Aucune obligation légale ne contraint les entreprises à mettre un parking à disposition de leurs salariés. Pourtant, un corpus réglementaire dense encadre la gestion de ces espaces dès lors qu’ils existent — et les exigences se sont considérablement renforcées ces dernières années.

Pas d’obligation de stationnement, mais des règles dès que le parking existe

Le Code du Travail est clair : quelle que soit sa taille, une entreprise n’est pas tenue de proposer un espace de stationnement à ses collaborateurs. Ce service reste un avantage facultatif, qui peut néanmoins jouer un rôle dans l’attractivité de l’employeur.

Depuis le 1er janvier 2020, la loi d’Orientation des Mobilités (LOM) introduit toutefois une nuance importante. Les entreprises regroupant plus de cinquante salariés sur un même site doivent aborder les questions de déplacements domicile-travail lors des Négociations Annuelles Obligatoires. En l’absence d’accord, un Plan de Mobilité Employeur doit être déployé — un dispositif dans lequel le parking peut s’inscrire comme levier de mobilité durable. Plusieurs leviers existent d’ailleurs pour encourager la mobilité durable en entreprise et réduire l’usage individuel de la voiture.

Dimensions, accessibilité, marquage : les normes techniques à respecter

La norme NF P91-120 régit le marquage au sol et les dimensions des places. Ces mesures varient selon le type de stationnement :

  • En bataille : 5 m de longueur × 2,30 m de largeur minimum, avec une voie de circulation d’au moins 5 m.
  • En épi : dimensions variables selon l’angle de stationnement et celui de la voie de circulation.
  • En créneau : 5 m × 2,30 m sans obstacle ; jusqu’à 5,60 m de longueur si des murs sont présents des deux côtés.

Concernant l’accessibilité, l’arrêté du 1er août 2006 impose qu’au moins 2 % des places soient adaptées aux personnes à mobilité réduite (PMR). Ces emplacements doivent être signalés par une peinture au sol et un panneau, et se situer à moins de 200 mètres de l’entrée du bâtiment. Un espace de manœuvre suffisant pour effectuer un demi-tour en fauteuil roulant doit également être prévu, libre de tout obstacle.

Bornes de recharge électrique : des seuils qui montent en puissance

La LOM a progressivement durci les obligations en matière d’infrastructure électrique.
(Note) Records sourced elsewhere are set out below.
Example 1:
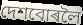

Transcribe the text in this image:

দেশবোৰলৈ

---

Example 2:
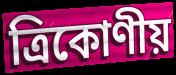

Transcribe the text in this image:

ত্ৰিকোণীয়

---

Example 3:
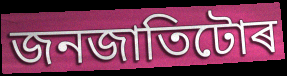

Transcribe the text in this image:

জনজাতিটোৰ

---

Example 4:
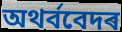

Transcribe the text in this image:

অথৰ্ববেদৰ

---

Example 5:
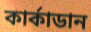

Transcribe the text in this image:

কাৰ্কাডান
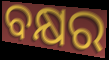
ବକ୍ଷର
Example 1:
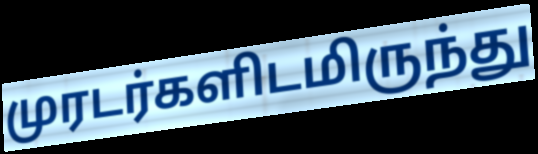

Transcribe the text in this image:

முரடர்களிடமிருந்து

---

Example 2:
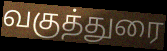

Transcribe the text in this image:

வகுத்துரை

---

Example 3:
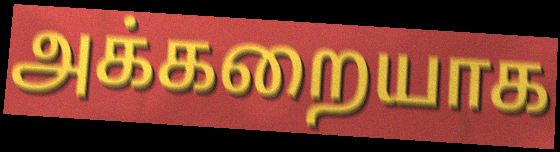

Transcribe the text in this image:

அக்கறையாக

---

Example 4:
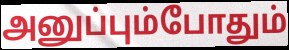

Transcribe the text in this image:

அனுப்பும்போதும்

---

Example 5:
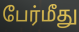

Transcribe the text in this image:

பேர்மீது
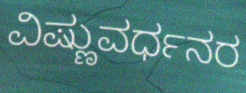
ವಿಷ್ಣುವರ್ಧನರ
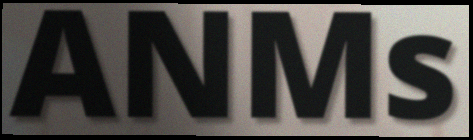
ANMs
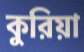
কুরিয়া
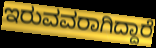
ಇರುವವರಾಗಿದ್ದಾರೆ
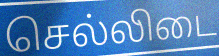
செல்லிடை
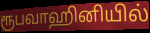
ரூபவாஹினியில்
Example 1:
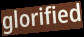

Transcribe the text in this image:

glorified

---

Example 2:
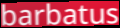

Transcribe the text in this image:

barbatus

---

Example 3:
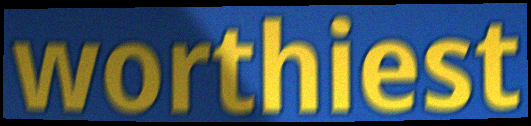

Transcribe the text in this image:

worthiest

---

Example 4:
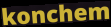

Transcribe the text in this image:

Pour les parkings de moins de 40 places, au moins 10 % des emplacements doivent être pré-équipés d’une borne de recharge (avec un minimum d’une place) ; ce ratio grimpe à 20 % pour les parkings plus grands.

Depuis le 1er janvier 2025, tout bâtiment non résidentiel doit disposer d’au minimum une borne de recharge par tranche de 20 emplacements. Les nouvelles constructions et les rénovations importantes sont, elles, soumises à une obligation de pré-câblage pour accueillir ces installations. Pour aller plus loin, il est utile de comprendre les étapes liées à l’installation des bornes de recharge en entreprise.
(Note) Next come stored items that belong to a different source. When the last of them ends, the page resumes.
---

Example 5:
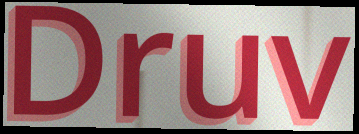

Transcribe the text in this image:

Druv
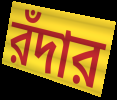
রঁদার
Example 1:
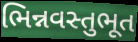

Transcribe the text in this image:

ભિન્નવસ્તુભૂત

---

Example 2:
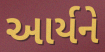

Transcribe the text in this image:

આર્યને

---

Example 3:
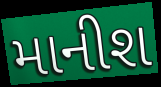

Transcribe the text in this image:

માનીશ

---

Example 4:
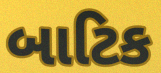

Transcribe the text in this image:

બાટિક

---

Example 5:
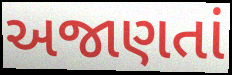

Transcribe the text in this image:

અજાણતાં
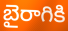
బైరాగికి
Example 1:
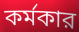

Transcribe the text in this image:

কর্মকার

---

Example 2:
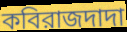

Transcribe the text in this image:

কবিরাজদাদা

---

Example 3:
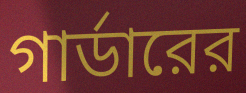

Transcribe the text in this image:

গার্ডারের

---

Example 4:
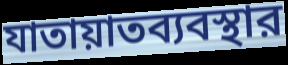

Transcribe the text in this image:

যাতায়াতব্যবস্থার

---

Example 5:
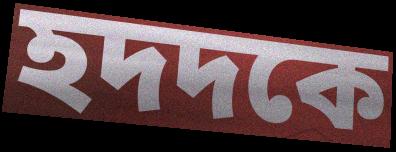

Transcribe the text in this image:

হদদকে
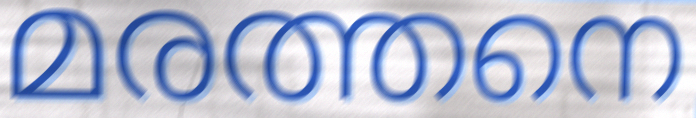
മരത്തനെ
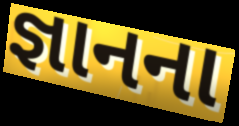
જ્ઞાનના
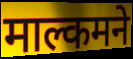
माल्कमने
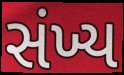
સંખ્ય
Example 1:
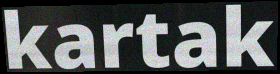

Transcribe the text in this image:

kartak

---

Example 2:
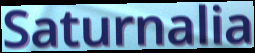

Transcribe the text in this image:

Saturnalia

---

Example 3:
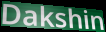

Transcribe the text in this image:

Dakshin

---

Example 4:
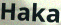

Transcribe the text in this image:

Haka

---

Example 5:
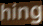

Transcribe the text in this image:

hing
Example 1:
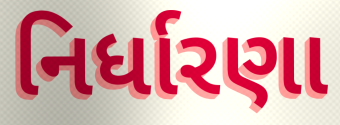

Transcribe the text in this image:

નિર્ધારણા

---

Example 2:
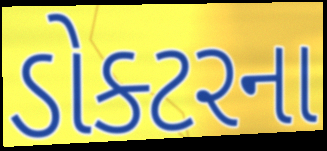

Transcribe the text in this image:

ડોક્ટરના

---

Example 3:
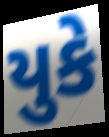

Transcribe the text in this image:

યુકે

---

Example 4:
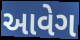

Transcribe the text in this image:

આવેગ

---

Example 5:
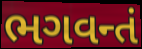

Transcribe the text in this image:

ભગવન્તં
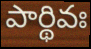
పార్థివః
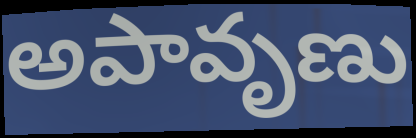
అపావృణు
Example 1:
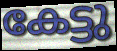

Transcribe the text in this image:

കേട്ടു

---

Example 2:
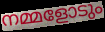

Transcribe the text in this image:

നമ്മളോടും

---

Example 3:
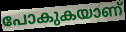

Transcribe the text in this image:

പോകുകയാണ്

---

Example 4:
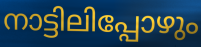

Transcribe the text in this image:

നാട്ടിലിപ്പോഴും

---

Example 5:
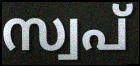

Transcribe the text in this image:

സ്വപ്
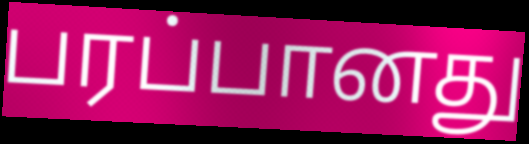
பரப்பானது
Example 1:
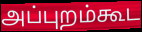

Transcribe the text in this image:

அப்புறம்கூட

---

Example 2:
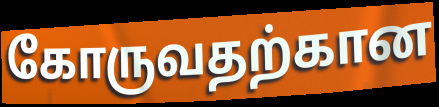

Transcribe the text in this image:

கோருவதற்கான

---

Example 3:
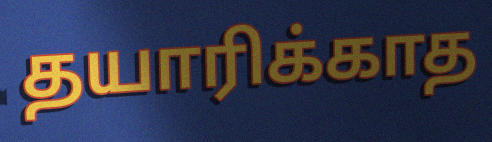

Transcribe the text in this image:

தயாரிக்காத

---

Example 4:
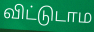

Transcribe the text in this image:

விட்டுடாம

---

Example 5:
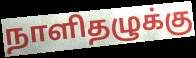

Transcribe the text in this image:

நாளிதழுக்கு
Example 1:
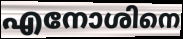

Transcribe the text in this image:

എനോശിനെ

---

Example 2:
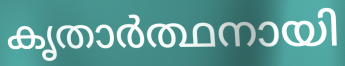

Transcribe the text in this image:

കൃതാർത്ഥനായി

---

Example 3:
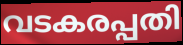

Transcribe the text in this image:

വടകരപ്പതി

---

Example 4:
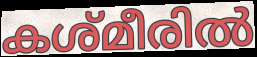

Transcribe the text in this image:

കശ്മീരിൽ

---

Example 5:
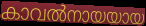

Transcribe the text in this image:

കാവൽനായയായ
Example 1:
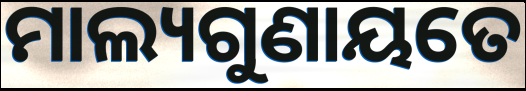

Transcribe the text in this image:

ମାଲ୍ୟଗୁଣାୟତେ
Sur le plan fiscal, la donne a changé en début d’année. Jusqu’au 31 décembre 2024, les entreprises pouvaient offrir gratuitement l’accès aux bornes sans incidence sociale ni fiscale. Depuis 2025, cet avantage est requalifié en avantage en nature, entraînant des cotisations sociales pour l’employeur et une possible imposition pour le salarié. Ce cadre s’inscrit dans une réflexion plus globale sur la recharge au travail, entre bénéfices pour les salariés et contraintes réglementaires pour les entreprises.
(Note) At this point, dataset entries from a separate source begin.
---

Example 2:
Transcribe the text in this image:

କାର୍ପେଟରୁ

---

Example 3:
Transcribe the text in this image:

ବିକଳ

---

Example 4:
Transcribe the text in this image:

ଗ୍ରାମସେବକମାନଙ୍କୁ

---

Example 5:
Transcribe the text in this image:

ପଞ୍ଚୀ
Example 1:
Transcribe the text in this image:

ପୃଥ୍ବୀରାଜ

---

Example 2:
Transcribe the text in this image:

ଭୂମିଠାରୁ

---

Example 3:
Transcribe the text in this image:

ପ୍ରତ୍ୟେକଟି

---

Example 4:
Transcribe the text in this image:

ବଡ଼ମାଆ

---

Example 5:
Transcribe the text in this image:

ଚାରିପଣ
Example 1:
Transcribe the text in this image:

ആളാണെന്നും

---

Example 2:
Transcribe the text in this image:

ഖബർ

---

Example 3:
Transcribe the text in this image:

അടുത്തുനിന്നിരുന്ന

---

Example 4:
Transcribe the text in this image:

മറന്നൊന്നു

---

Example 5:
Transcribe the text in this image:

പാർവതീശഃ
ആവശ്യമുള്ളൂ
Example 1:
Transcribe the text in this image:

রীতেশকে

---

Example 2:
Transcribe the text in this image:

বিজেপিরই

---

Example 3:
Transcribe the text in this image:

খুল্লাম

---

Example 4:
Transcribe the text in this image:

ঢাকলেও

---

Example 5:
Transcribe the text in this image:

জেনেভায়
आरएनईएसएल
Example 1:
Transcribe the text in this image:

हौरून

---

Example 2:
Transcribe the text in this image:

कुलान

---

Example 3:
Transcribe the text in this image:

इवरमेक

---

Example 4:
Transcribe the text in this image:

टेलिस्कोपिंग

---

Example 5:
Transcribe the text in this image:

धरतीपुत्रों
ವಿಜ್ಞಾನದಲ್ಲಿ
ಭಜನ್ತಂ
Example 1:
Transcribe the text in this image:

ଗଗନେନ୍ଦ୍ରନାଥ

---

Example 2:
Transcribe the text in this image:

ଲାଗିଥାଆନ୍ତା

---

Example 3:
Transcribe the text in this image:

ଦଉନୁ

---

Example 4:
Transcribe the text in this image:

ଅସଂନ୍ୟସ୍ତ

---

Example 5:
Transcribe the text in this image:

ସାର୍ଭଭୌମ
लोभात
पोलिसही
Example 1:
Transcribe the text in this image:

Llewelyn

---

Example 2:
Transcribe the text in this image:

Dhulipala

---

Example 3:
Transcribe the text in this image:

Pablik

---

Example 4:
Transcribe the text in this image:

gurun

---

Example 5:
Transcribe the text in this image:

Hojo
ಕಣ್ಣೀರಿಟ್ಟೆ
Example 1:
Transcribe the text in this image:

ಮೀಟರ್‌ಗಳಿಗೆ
Par ailleurs, la LOM fixe un objectif de 70 % de véhicules électriques ou hybrides rechargeables dans les flottes d’entreprise d’ici le 1er janvier 2030.

Responsabilité en cas de sinistre et obligation de parc à vélos

En matière de responsabilité, l’entreprise n’est pas tenue d’assurer la garde des véhicules stationnés sur son parking, à condition d’avoir mis en place des mesures de sécurité adéquates — barrière, contrôle d’accès, vidéosurveillance. En cas de vol, vandalisme ou accident, la responsabilité incombe à l’auteur du dommage, non à l’employeur.

Enfin, la loi Grenelle II impose depuis 2015 l’installation d’un parc à vélos sécurisé dès lors qu’un parking réservé aux salariés existe. Cette obligation s’applique uniquement si l’espace de stationnement est clos, couvert et dispose de plus de 20 places. Le local vélos doit être équipé d’un système de fermeture et de dispositifs permettant d’attacher les vélos par le cadre.

Avec l’échéance de 2030 sur l’électrification des flottes et le renforcement progressif des normes d’accessibilité et de recharge, les gestionnaires de parcs de stationnement d’entreprise devront anticiper des mises en conformité de plus en plus exigeantes dans les années à venir.